▶ [Dataset entries]:
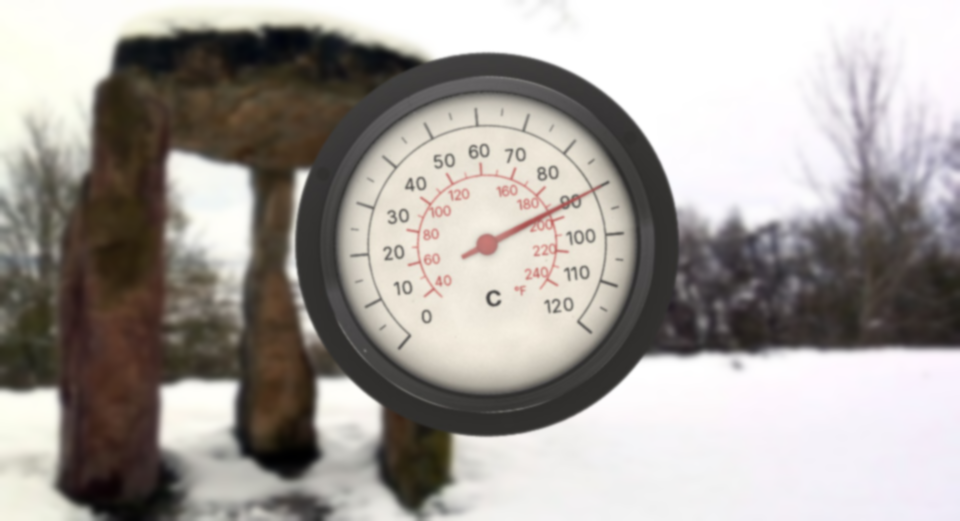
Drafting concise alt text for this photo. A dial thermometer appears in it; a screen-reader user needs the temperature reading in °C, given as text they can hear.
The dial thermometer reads 90 °C
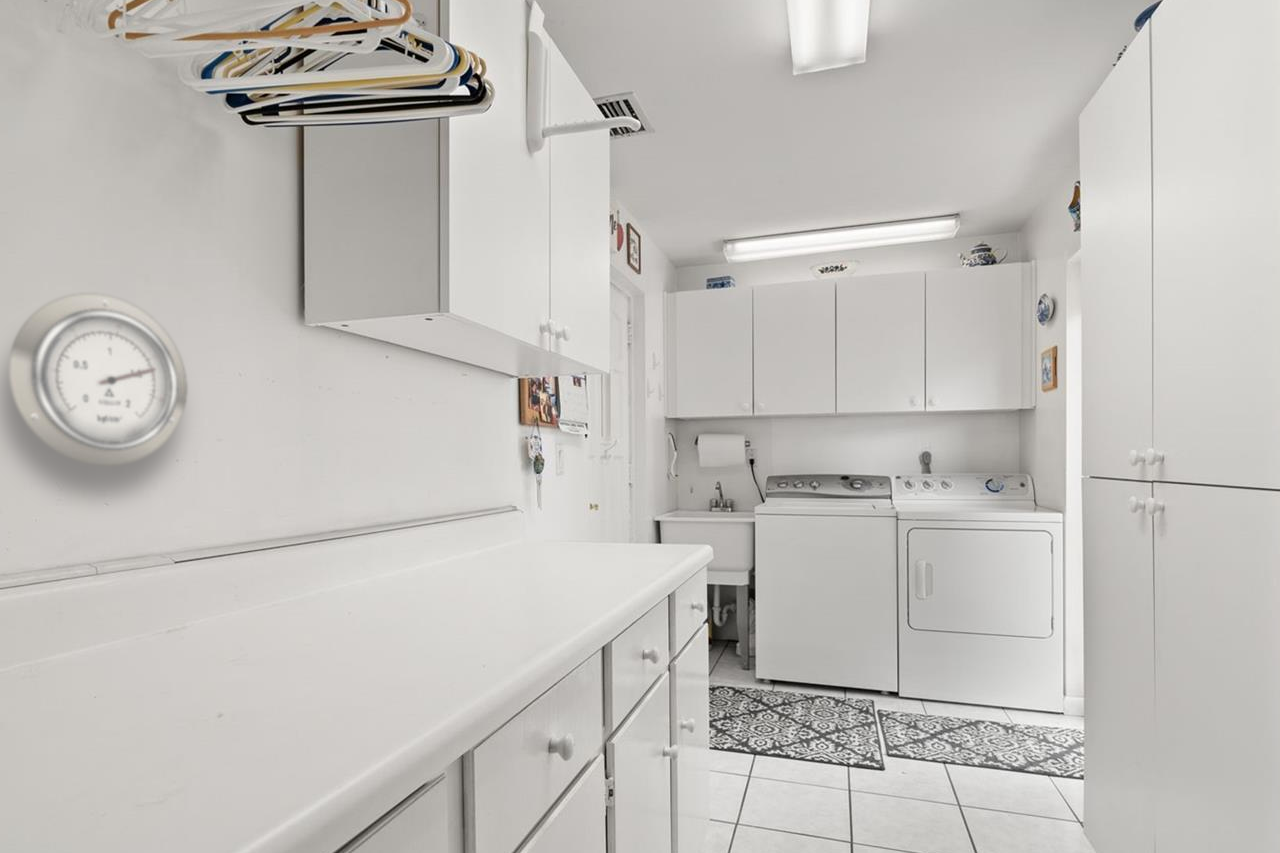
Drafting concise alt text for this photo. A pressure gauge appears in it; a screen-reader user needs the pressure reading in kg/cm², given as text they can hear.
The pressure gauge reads 1.5 kg/cm²
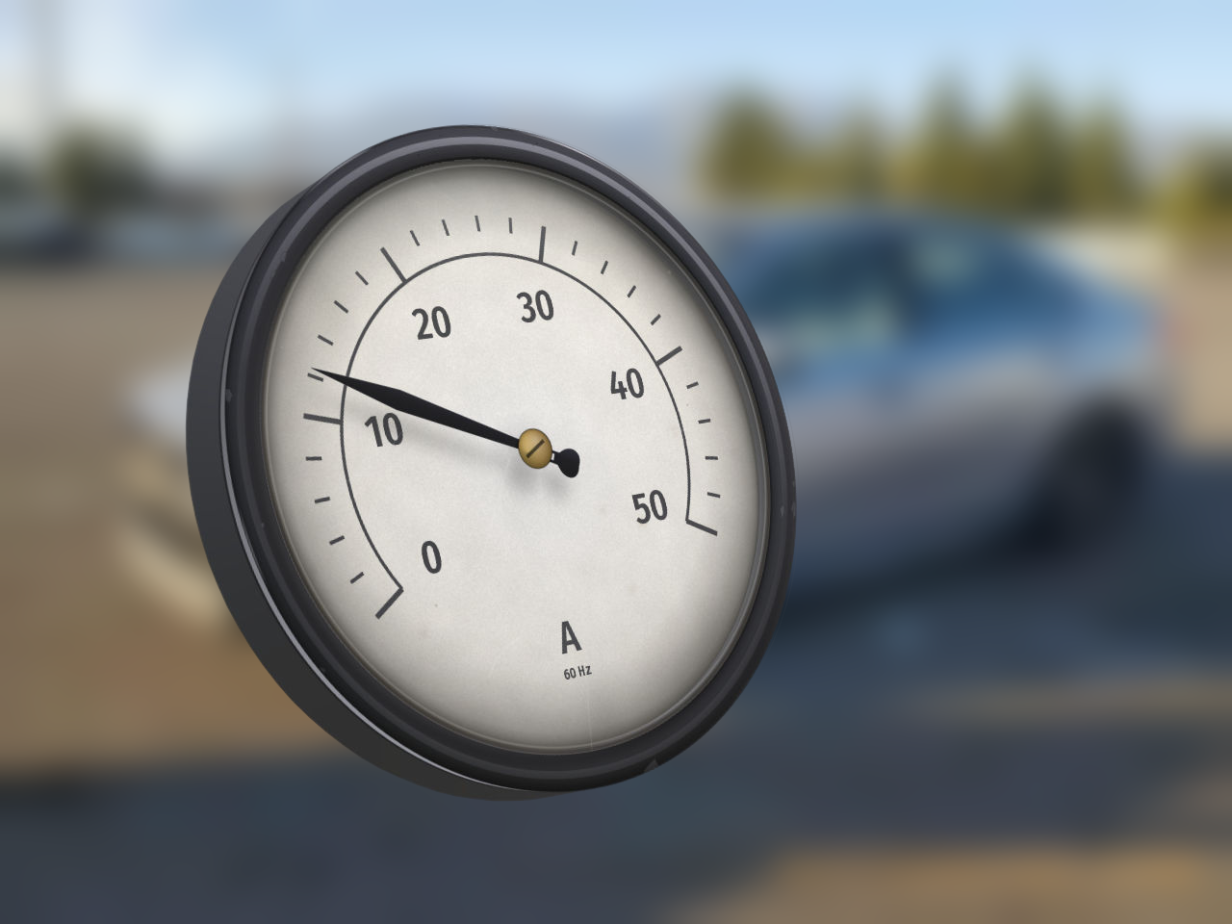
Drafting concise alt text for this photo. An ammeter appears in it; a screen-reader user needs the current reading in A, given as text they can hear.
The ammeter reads 12 A
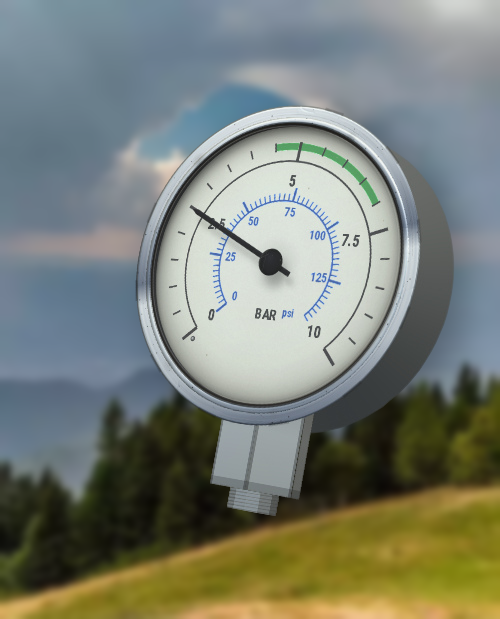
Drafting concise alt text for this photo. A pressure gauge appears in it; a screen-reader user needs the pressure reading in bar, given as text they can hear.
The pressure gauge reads 2.5 bar
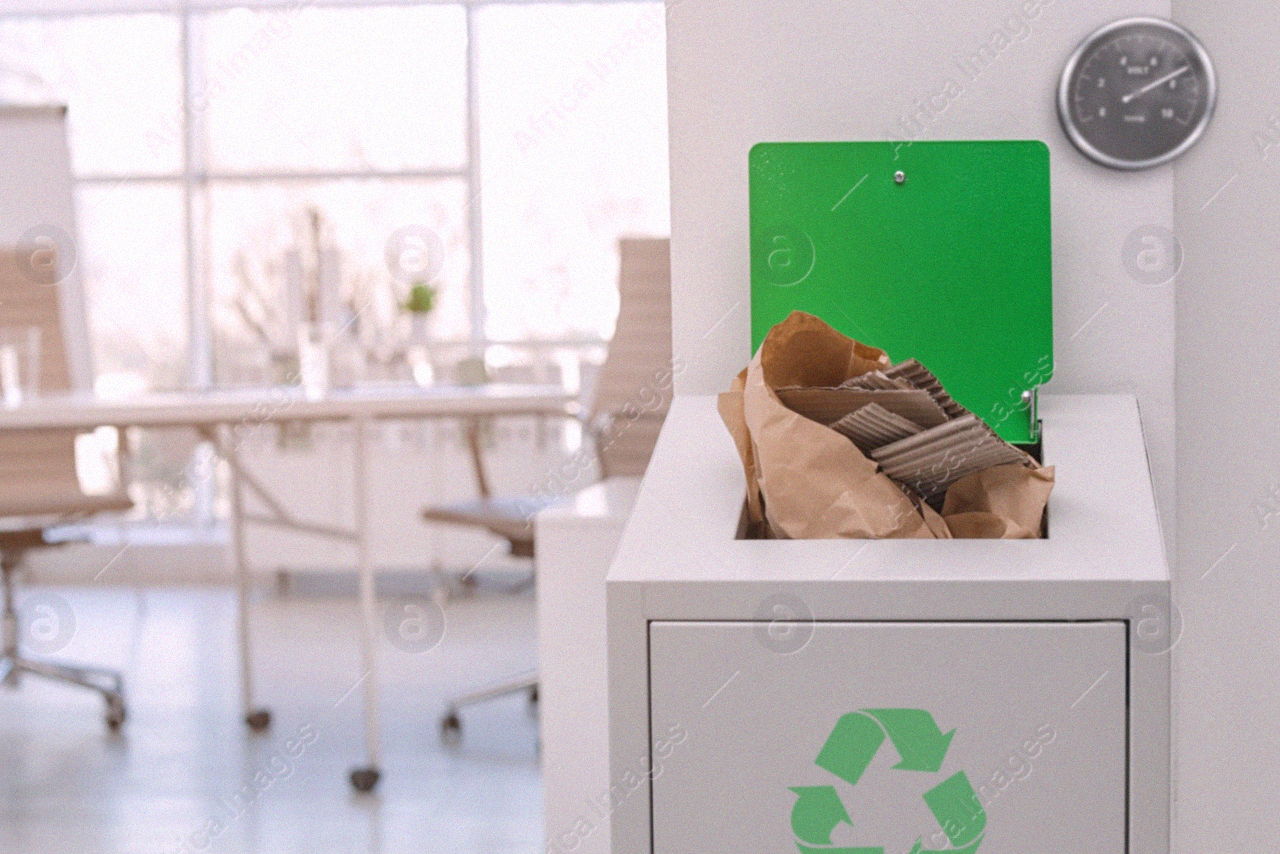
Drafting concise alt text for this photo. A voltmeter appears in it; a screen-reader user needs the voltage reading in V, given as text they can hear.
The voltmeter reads 7.5 V
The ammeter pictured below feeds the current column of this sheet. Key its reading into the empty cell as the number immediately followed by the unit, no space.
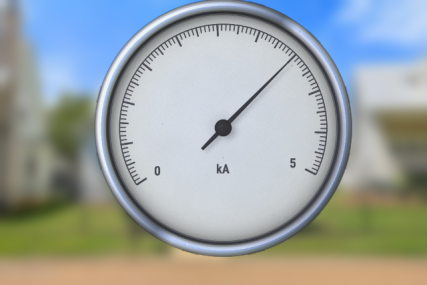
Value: 3.5kA
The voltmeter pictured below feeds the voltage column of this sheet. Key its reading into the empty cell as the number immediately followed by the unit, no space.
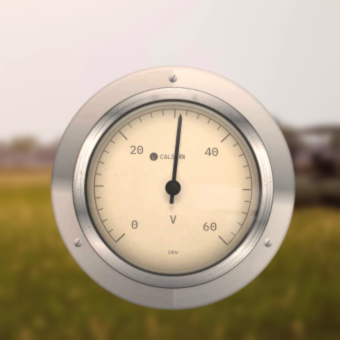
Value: 31V
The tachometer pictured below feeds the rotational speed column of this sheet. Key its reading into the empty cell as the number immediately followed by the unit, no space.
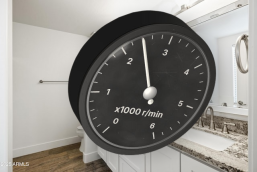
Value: 2400rpm
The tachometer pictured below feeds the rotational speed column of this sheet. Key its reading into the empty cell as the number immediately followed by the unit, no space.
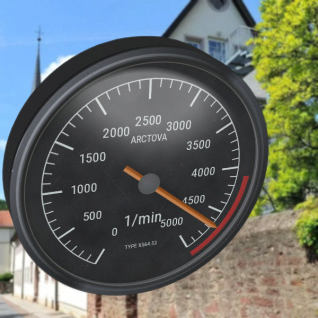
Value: 4650rpm
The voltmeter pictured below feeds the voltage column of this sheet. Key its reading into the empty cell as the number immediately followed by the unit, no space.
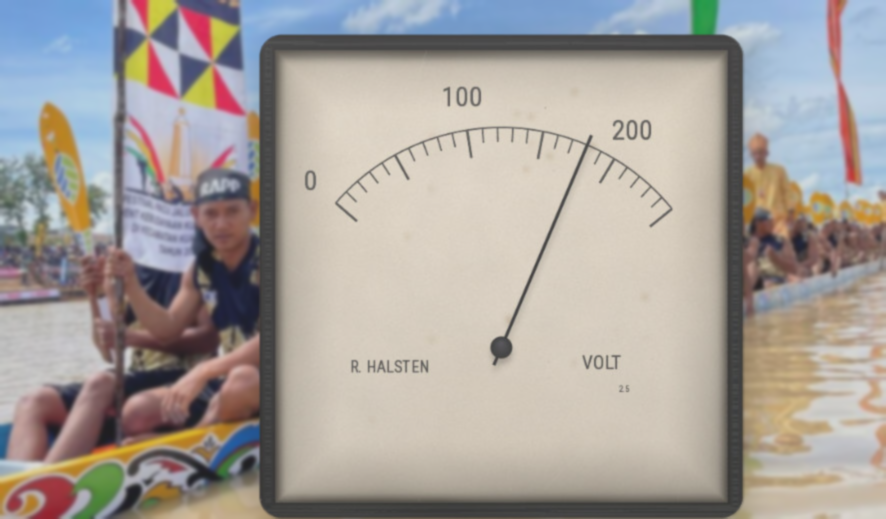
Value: 180V
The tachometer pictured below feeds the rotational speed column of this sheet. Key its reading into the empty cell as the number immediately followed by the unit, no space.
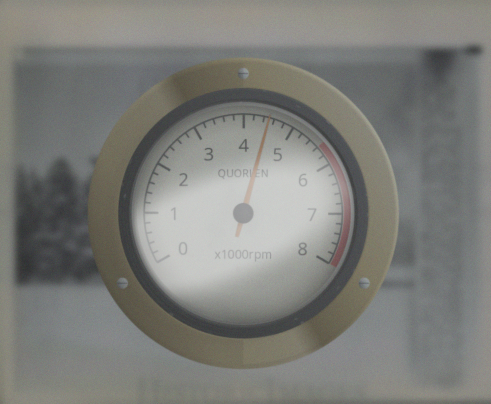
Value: 4500rpm
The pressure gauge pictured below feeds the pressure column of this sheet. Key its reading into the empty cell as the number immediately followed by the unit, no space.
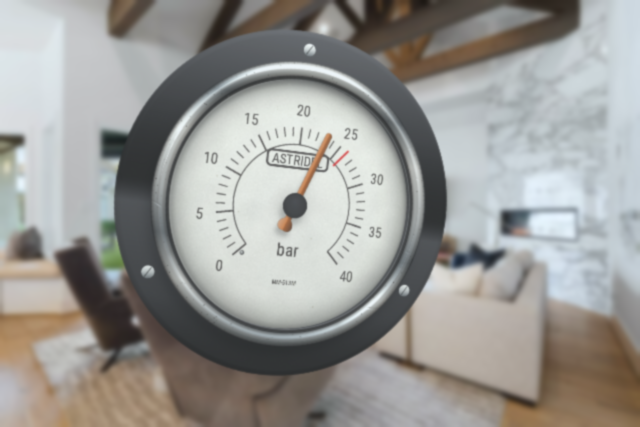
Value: 23bar
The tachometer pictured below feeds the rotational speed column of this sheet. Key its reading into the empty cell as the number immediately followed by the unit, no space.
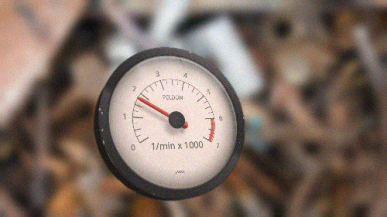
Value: 1750rpm
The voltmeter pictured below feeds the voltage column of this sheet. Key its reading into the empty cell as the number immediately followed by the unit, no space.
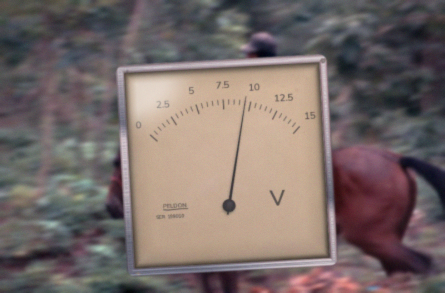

▶ [Task description]:
Put all of the material above into a numbered list with no blank lines, and leave the pictures out.

▶ [Task answer]:
1. Drafting concise alt text for this photo. A dial thermometer appears in it; a screen-reader user needs the temperature reading in °C, given as text they can hear.
2. The dial thermometer reads 90 °C
3. Drafting concise alt text for this photo. A pressure gauge appears in it; a screen-reader user needs the pressure reading in kg/cm², given as text they can hear.
4. The pressure gauge reads 1.5 kg/cm²
5. Drafting concise alt text for this photo. An ammeter appears in it; a screen-reader user needs the current reading in A, given as text they can hear.
6. The ammeter reads 12 A
7. Drafting concise alt text for this photo. A pressure gauge appears in it; a screen-reader user needs the pressure reading in bar, given as text they can hear.
8. The pressure gauge reads 2.5 bar
9. Drafting concise alt text for this photo. A voltmeter appears in it; a screen-reader user needs the voltage reading in V, given as text they can hear.
10. The voltmeter reads 7.5 V
11. The ammeter pictured below feeds the current column of this sheet. Key its reading into the empty cell as the number immediately followed by the unit, no space.
12. Value: 3.5kA
13. The voltmeter pictured below feeds the voltage column of this sheet. Key its reading into the empty cell as the number immediately followed by the unit, no space.
14. Value: 31V
15. The tachometer pictured below feeds the rotational speed column of this sheet. Key its reading into the empty cell as the number immediately followed by the unit, no space.
16. Value: 2400rpm
17. The tachometer pictured below feeds the rotational speed column of this sheet. Key its reading into the empty cell as the number immediately followed by the unit, no space.
18. Value: 4650rpm
19. The voltmeter pictured below feeds the voltage column of this sheet. Key its reading into the empty cell as the number immediately followed by the unit, no space.
20. Value: 180V
21. The tachometer pictured below feeds the rotational speed column of this sheet. Key its reading into the empty cell as the number immediately followed by the unit, no space.
22. Value: 4500rpm
23. The pressure gauge pictured below feeds the pressure column of this sheet. Key its reading into the empty cell as the number immediately followed by the unit, no space.
24. Value: 23bar
25. The tachometer pictured below feeds the rotational speed column of this sheet. Key its reading into the empty cell as the number immediately followed by the unit, no space.
26. Value: 1750rpm
27. The voltmeter pictured below feeds the voltage column of this sheet. Key its reading into the empty cell as the number immediately followed by the unit, no space.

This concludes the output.